> [Records for the exercise]
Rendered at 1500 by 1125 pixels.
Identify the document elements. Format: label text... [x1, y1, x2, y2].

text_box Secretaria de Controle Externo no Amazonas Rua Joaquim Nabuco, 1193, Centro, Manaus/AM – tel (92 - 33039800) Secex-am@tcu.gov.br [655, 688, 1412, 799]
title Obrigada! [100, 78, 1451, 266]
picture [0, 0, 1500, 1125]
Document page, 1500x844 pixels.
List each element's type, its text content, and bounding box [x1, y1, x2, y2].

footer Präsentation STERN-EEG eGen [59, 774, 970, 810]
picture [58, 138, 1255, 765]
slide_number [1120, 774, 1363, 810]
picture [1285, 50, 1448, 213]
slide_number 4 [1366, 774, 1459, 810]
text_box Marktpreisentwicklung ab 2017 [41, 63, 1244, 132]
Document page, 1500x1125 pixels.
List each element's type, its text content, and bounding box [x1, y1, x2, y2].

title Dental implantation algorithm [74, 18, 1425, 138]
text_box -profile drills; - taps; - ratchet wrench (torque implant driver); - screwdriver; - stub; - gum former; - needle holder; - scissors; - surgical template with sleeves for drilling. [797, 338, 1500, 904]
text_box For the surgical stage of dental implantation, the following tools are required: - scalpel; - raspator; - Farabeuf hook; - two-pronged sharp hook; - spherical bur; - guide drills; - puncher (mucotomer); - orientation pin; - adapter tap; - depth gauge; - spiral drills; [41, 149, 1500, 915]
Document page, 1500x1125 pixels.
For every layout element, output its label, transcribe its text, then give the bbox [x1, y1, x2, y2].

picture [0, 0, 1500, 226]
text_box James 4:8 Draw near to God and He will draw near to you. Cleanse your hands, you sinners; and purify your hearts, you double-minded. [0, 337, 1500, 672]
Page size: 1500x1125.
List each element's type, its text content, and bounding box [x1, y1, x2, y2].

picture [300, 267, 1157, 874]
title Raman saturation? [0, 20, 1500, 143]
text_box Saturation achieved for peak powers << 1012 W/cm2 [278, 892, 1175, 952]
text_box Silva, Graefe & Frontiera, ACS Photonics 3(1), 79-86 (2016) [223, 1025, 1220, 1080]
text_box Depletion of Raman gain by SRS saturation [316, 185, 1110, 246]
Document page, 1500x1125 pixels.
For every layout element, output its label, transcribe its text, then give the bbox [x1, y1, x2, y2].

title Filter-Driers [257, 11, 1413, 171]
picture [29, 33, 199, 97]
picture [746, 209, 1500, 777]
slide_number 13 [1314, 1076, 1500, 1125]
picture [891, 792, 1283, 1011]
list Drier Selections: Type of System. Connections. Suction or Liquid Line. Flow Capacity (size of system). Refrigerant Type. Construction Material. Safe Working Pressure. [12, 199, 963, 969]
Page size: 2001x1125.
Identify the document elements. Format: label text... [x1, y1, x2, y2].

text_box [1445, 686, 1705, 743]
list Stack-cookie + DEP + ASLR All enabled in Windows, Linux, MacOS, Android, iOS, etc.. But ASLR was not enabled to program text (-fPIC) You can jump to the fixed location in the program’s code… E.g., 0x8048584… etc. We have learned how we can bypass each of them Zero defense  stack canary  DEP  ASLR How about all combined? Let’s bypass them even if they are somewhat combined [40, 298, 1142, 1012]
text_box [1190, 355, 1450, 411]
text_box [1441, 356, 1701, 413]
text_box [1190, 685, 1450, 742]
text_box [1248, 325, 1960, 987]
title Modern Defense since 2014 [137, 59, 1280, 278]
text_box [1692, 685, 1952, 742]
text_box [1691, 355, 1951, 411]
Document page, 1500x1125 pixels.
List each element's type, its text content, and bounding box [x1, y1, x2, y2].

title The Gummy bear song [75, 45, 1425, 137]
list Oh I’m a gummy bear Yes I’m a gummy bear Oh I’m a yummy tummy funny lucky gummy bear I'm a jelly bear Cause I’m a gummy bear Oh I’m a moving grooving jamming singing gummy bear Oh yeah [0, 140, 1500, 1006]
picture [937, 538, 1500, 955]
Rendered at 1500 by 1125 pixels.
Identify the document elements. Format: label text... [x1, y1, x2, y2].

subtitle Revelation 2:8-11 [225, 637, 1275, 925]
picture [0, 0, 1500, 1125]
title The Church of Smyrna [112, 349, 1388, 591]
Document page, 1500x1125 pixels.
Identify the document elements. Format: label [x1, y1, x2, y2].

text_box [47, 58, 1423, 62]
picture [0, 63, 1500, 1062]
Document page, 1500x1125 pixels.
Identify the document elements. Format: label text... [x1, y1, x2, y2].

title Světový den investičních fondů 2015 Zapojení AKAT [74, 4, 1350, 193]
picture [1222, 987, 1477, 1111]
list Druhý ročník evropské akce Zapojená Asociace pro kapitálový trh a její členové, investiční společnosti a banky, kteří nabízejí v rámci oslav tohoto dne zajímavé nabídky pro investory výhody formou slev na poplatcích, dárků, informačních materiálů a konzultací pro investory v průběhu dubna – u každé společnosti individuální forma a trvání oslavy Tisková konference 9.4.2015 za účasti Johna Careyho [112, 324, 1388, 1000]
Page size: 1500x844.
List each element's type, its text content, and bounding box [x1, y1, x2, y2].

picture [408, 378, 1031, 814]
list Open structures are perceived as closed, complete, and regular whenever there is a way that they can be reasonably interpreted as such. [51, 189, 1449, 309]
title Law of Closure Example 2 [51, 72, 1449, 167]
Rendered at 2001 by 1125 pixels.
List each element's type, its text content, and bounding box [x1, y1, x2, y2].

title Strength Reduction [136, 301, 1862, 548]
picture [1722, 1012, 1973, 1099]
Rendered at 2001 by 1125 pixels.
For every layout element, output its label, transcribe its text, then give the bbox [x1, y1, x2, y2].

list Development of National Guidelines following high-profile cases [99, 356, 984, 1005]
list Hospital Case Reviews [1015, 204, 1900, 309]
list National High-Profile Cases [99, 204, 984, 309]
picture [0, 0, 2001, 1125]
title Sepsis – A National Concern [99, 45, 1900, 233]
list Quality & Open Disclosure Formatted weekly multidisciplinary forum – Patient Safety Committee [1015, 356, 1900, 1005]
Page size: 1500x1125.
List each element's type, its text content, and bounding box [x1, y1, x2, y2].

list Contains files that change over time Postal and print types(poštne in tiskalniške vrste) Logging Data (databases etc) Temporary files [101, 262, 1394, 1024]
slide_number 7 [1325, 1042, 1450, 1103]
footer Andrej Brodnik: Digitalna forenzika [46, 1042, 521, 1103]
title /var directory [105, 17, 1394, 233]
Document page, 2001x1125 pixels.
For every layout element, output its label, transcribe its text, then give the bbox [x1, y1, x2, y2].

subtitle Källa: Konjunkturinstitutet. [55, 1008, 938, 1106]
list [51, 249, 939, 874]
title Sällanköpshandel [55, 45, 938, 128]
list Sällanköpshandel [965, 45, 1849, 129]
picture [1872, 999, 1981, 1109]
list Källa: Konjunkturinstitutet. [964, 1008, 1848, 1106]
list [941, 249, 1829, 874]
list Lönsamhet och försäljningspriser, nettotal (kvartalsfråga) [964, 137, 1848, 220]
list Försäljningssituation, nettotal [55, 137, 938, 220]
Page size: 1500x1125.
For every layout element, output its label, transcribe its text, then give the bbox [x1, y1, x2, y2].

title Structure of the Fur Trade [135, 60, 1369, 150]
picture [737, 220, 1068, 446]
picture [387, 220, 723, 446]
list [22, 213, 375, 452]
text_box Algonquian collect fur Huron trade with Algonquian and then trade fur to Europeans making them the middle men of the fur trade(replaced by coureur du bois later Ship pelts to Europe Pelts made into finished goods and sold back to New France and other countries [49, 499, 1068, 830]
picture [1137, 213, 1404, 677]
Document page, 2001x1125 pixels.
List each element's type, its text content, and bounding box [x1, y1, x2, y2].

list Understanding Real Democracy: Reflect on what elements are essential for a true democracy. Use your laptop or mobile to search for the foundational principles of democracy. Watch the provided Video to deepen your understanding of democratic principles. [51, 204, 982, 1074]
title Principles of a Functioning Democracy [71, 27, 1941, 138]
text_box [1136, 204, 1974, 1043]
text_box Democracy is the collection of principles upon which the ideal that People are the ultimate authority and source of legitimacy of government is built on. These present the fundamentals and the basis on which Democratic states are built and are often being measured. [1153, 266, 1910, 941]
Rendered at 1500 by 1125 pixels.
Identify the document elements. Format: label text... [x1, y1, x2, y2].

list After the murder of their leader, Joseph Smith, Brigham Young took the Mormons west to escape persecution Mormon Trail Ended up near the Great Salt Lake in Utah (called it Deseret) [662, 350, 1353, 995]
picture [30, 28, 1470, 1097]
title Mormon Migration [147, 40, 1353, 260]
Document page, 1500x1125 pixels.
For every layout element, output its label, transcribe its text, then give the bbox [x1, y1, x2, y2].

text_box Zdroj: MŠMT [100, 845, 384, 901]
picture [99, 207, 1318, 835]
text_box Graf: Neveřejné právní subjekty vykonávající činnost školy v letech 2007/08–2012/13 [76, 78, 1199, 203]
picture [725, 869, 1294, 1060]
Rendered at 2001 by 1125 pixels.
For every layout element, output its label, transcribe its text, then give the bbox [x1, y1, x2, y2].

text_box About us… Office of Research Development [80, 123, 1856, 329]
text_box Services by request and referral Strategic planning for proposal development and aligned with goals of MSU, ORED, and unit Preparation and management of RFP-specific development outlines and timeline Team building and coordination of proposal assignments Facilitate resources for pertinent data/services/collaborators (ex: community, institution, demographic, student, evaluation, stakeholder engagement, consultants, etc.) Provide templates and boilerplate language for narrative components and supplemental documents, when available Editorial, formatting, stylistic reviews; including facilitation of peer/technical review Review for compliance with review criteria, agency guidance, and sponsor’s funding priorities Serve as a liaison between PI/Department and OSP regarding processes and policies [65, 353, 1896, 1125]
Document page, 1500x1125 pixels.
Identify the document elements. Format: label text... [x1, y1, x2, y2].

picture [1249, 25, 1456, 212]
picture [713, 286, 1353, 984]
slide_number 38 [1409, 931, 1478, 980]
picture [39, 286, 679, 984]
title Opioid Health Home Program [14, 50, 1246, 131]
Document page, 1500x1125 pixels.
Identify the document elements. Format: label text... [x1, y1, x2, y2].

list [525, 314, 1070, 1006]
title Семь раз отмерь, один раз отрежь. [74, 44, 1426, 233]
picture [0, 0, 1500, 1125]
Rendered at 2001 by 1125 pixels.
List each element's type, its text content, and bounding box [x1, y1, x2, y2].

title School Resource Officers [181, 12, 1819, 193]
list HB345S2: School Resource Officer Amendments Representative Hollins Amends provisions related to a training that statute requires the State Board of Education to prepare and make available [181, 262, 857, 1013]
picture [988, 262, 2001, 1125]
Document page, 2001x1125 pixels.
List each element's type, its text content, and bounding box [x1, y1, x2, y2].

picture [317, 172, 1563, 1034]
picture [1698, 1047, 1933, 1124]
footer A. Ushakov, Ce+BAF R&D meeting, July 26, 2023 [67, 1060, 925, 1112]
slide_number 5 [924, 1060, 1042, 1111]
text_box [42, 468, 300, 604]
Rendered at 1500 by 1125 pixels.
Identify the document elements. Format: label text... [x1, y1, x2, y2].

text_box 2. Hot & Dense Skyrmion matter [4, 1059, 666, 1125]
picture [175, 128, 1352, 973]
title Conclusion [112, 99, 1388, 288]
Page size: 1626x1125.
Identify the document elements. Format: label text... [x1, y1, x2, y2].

> [The problem] Reproduce word for word the material above, starting with the line that has "Page size: 2001x1125." and stopping after the line that has "text_box [1190, 355, 1450, 411]".

> [Your response]
Page size: 2001x1125.
Identify the document elements. Format: label text... [x1, y1, x2, y2].

text_box [1445, 686, 1705, 743]
list Stack-cookie + DEP + ASLR All enabled in Windows, Linux, MacOS, Android, iOS, etc.. But ASLR was not enabled to program text (-fPIC) You can jump to the fixed location in the program’s code… E.g., 0x8048584… etc. We have learned how we can bypass each of them Zero defense  stack canary  DEP  ASLR How about all combined? Let’s bypass them even if they are somewhat combined [40, 298, 1142, 1012]
text_box [1190, 355, 1450, 411]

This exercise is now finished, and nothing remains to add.